I love the way Daffy shudders to the Jazz music.
The animation in Clampet's cartoons is so different than in the other WB directors'. I was watching some 50s Looney Tunes last night with Mike Fontanelli and it was clear that they had devolved into "Layout Cartoons" (like what I do), rather than "animated cartoons". They are expertly done, but the movement eventually became secondary to the poses.
In my favorite fully animated cartoons, I am not as aware of particular held poses as I am of the whole actions themselves - and especially when the characters are so driven from within themselves that they don't seem to be drawings at all.
BIG ARC IN JUMP

You don't see these drawings in Daffy's jump, but you feel the dynamism of the action because the arc is so high.






DETERMINED WALK
This walk is great. It isn't just a standard formula walk; it really makes you feel how determined Daffy is in whatever he is about to do. Nothing else is important to him except his mission.
Part of that feeling is in the drawings-his expression and poses, but it's also in the great timing.
Daffy, even though he is skinny and slight, has weight and force in the walk. Can someone explain to me why CG characters have no weight? They always seem to be skating to me.

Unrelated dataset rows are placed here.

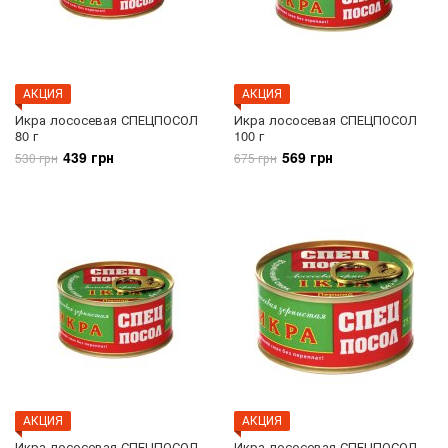
АКЦИЯ
АКЦИЯ
Икра лососевая СПЕЦПОСОЛ
Икра лососевая СПЕЦПОСОЛ
80 г
100 г
439 грн
569 грн
530 грн
675 грн
АКЦИЯ
АКЦИЯ
Икра лососевая СПЕЦПОСОЛ
Икра лососевая СПЕЦПОСОЛ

There is absolutely nothing realistic in this animation, yet to me, it's far more believable than anything modern that is crafted from Satan's recipe of formula and fear.
These animators in the 1940s had amazing confidence. They just took the scenes, did them fast with no executive interference, no formula and made the characters come to life. I think it's partly because they didn't think much of what they were doing. They took their amazing skills for granted.

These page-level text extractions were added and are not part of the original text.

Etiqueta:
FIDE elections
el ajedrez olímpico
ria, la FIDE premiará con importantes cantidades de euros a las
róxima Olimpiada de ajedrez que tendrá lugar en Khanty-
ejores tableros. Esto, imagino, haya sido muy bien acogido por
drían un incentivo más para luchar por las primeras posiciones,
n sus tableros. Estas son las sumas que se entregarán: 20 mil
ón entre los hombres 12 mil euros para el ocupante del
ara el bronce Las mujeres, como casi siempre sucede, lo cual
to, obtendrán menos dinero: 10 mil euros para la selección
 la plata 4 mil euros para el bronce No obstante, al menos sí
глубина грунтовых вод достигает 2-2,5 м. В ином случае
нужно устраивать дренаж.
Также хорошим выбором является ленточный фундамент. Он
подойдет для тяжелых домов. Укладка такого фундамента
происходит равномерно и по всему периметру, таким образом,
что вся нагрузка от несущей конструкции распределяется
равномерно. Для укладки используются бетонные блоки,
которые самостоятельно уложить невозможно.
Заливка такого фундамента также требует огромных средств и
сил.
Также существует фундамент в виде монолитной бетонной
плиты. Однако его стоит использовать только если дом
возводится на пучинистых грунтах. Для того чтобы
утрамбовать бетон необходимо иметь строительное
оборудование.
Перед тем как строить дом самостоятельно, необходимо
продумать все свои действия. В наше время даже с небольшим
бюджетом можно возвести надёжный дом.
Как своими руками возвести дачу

This is sheer beauty to me-not just n the abstract of each flowing cartoony image - but in the intensity of Daffy's feeling. The drawings aren't just there to be examples of good principles, they do that as a secondary result of expressing the emotions of the character. Like how the Space Program gave us Velcro.




Pure, beautiful cartooniness, yet all subservient to a greater purpose.








http://www.cartoonthrills.org/blog/Clampett/46BookRevue/DaffyRevueComicCover.mov

I think that the closer animation gets to superficial "realism" the faker it looks. Do these look remotely "believable"?
Not as believable as if they just shot the actual actors.

This has been demonstrated over and over again in our history - going back to Snow White. Everybody (even then) loved the cartoony Dwarfs and noted the complete incongruity and stiffness of Snow White and the Prince. Well animated cartoon characters are far more "believable" than "realistic" mannequins.

...Yet the people who have stolen the medium away from the cartoonists keep making the same mistake. They can't let go of the impossible dream of making animation not be be magic. They are all ashamed to be stuck in our world and hope that by imitating realism they might get invited into the more respectable world of live action. Has anyone noticed that that has hardly ever happened? Tim Burton is about the only person who has made the transition and he is a cartoonist - not a "writer" or executive or producer type.